As soon as Joan’s little white car had left the parking lot, Cally closed her laptop and opened the key drawer. Removing one of the few keys that did not have a flower fob on it, she walked across the hall to Joan’s office door and let herself in. A faint twinge of guilt stopped her for only a second as she paused in the doorway and looked backward into the empty Hall, then she shut and locked the door behind her.
The room was dim, lit only by a lamp on the modern office desk and the light of a television on the book case. The television was muted, silently showing a program that seemed to be about renovating old houses for re-sale. The desk was covered with papers, but none of them appeared to pertain to the running of a business. Most of them were junk mail and mail-order catalogs. Heavy, dark drapes on the large windows were drawn shut, and it took Cally’s eyes awhile to adjust enough to see the rest of the room.

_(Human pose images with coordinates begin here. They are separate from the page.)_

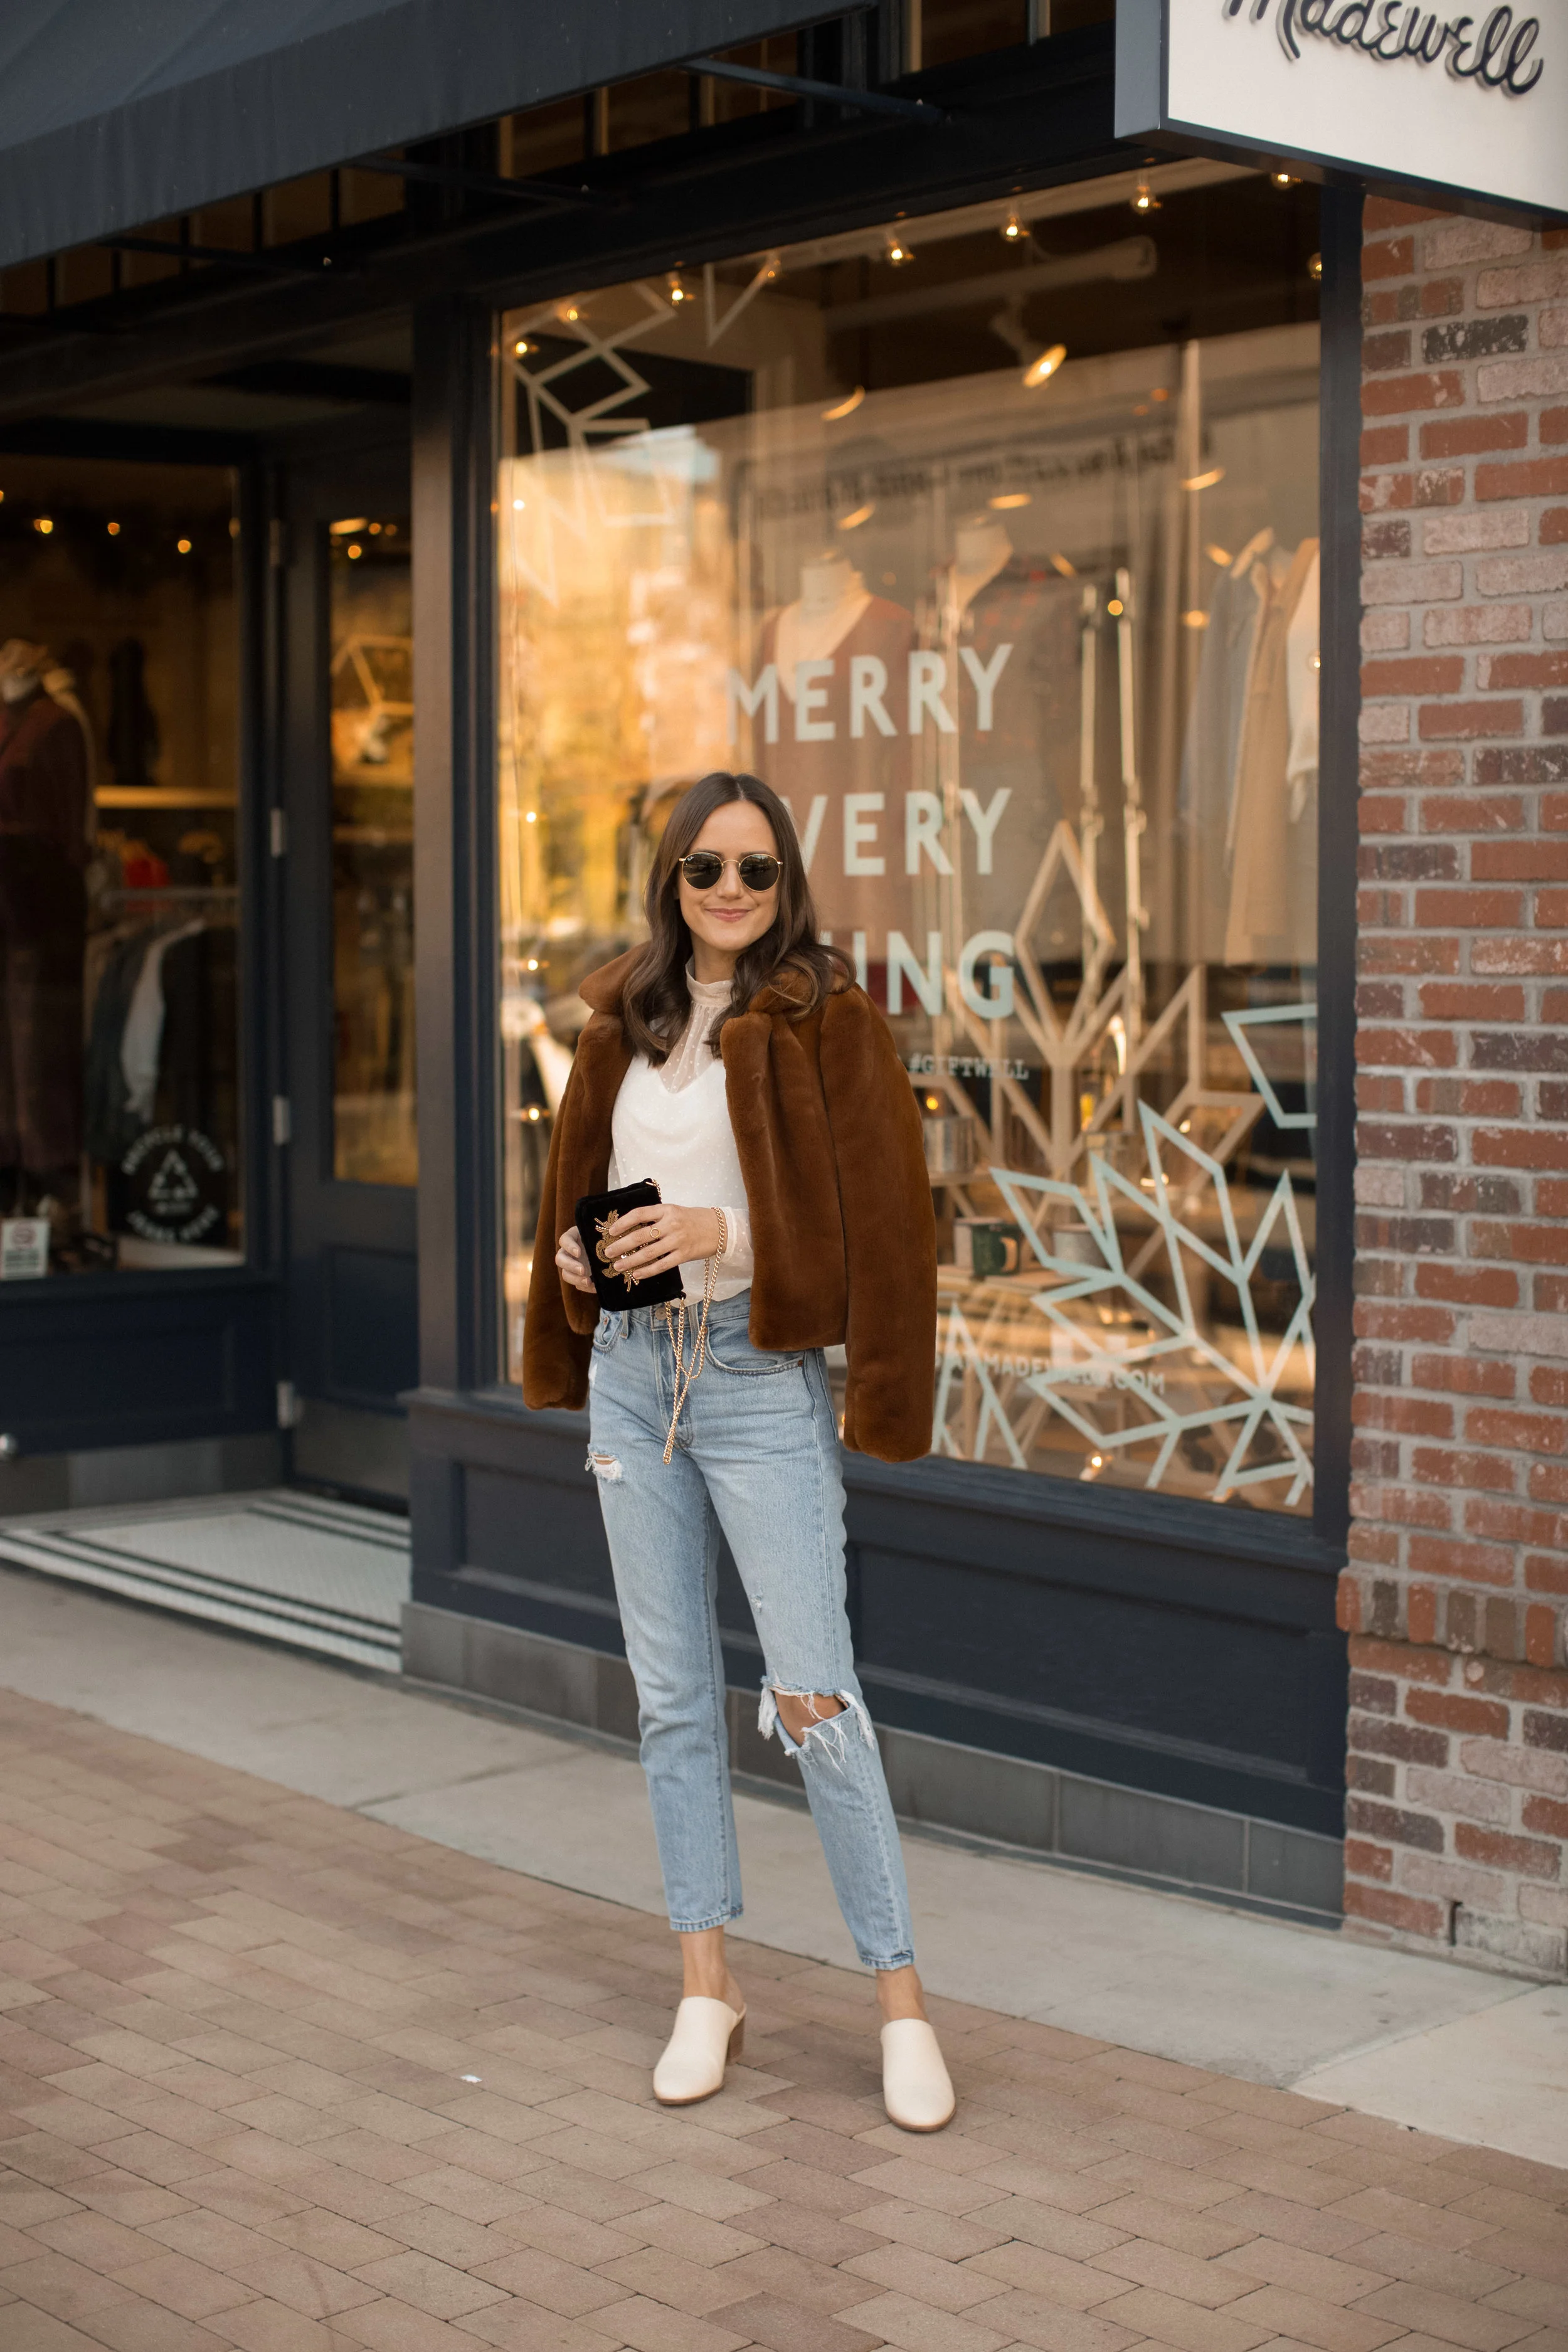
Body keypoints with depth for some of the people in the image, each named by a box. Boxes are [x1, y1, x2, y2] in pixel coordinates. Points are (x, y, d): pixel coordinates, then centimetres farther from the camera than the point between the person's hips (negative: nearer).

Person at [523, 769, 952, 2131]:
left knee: (811, 1694, -7)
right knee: (672, 1694, 10)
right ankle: (709, 1986, 21)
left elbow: (879, 1211, -12)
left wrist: (726, 1231, -20)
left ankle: (902, 2003, 4)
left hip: (759, 1374, -6)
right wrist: (572, 1253, 4)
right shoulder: (627, 1023, 11)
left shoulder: (828, 1024, -6)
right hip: (632, 1369, 6)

In structure, the room was almost a mirror-image of the large parlor across the hall, and was even furnished with comfortable sofas and chairs in addition to Joan’s desk, though most of this furniture had sheets drawn over it. “This would be a lovely room if someone would clean it up a bit,” Cally thought. “And open the drapes and let the sun in.” She had a perverse idea she should open the drapes and leave them open when she left the room. Joan could blame the ghosts. Cally grinned, but left the drapes alone.
The room did differ from the main parlor in that it did not extend all the way back to the back hall, but ended instead in a wide closet. Beside this closet, in an alcove, Cally spotted what appeared to be the foot of a dark staircase. “What would you call that, then?” she wondered. “The front backstairs?” She stuck her head into the alcove and looked up. The stairs were very narrow, and after only three steps rounded a corner and continued into the dark. Cally wished she had a flashlight, but she went up the first three steps anyway. The staircase appeared to continue up, winding around every three steps, until Cally could see light at the top. “This is really a bad idea,” she told herself, but she couldn’t stop now. She went the rest of the way up.

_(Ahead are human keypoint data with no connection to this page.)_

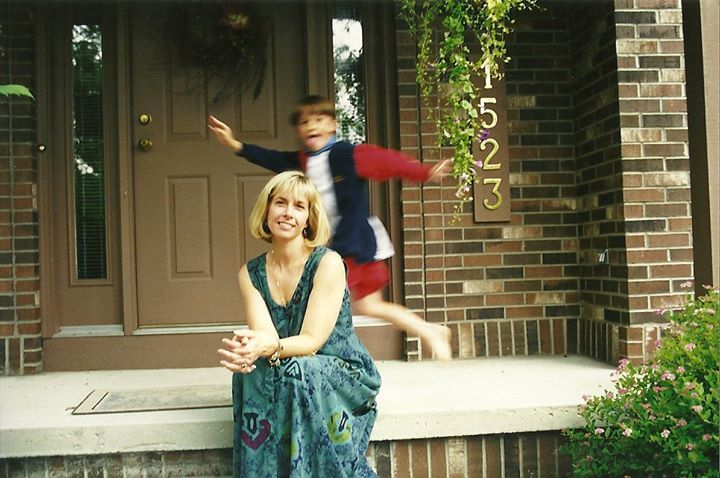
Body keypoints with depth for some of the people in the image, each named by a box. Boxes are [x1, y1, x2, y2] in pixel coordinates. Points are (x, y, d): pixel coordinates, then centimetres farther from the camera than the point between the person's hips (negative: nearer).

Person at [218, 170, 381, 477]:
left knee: (297, 371, -34)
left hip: (346, 374, -3)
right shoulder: (250, 274, 2)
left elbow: (312, 341, -19)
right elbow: (265, 338, -12)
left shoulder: (328, 263, -12)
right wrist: (245, 349, -37)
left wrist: (270, 347, -40)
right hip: (291, 377, 3)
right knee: (250, 373, -29)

The stairs emerged into a room very similar to all the upstairs guest rooms, but this one had not been decorated in any botanical theme. The walls were plain white and the carpet was beige. Plain white curtains framed windows that looked out on the same view as the one visible from the Rose Room. An unmade bed faced the dresser on which stood a large television set (currently playing a program about a psychologist who was encouraging a young woman to sob out the details of her childhood trauma for the benefit of a studio audience.) More magazines covered the night stand and the upholstered chair by the bed.

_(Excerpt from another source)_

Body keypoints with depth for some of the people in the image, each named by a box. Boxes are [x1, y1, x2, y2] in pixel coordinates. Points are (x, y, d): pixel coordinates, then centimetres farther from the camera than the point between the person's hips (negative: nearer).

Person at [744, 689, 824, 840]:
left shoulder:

“So Joan does live at Vale House!” Cally exclaimed. “So much for booting out all the freeloaders and hangers-on to make room for paying guests!” Joan was right about one thing: Ian really was too kindhearted for his own good.
Cally decided it would probably be wisest to leave through the door that led out to the upstairs hall, rather than risk going back down through Joan’s office. She did so, nearly tripping on a pair of shoes on her way, and emerged into the south end of the upstairs hall. This door did not face the open Gallery railing, but instead faced across the hall to a narrow closet door marked “Staff Only.”
Cally turned to close the door behind her and gasped. There was no knob on this side of the door. In fact, the door on this side was not a door at all, but was instead covered with wallpaper and wainscoting to exactly match the wall. Cally pushed it carefully shut and ran her hand over it. If she had not just come out through it, she would not have been able to tell there was a door there at all.
She ducked her head into the Daffodil room to check on Bethany (who was still sound asleep, with Doctor Boojums snoozing next to her elbow) she slipped back down the stairs to the front desk. She replaced the key in the drawer and checked the voicemail.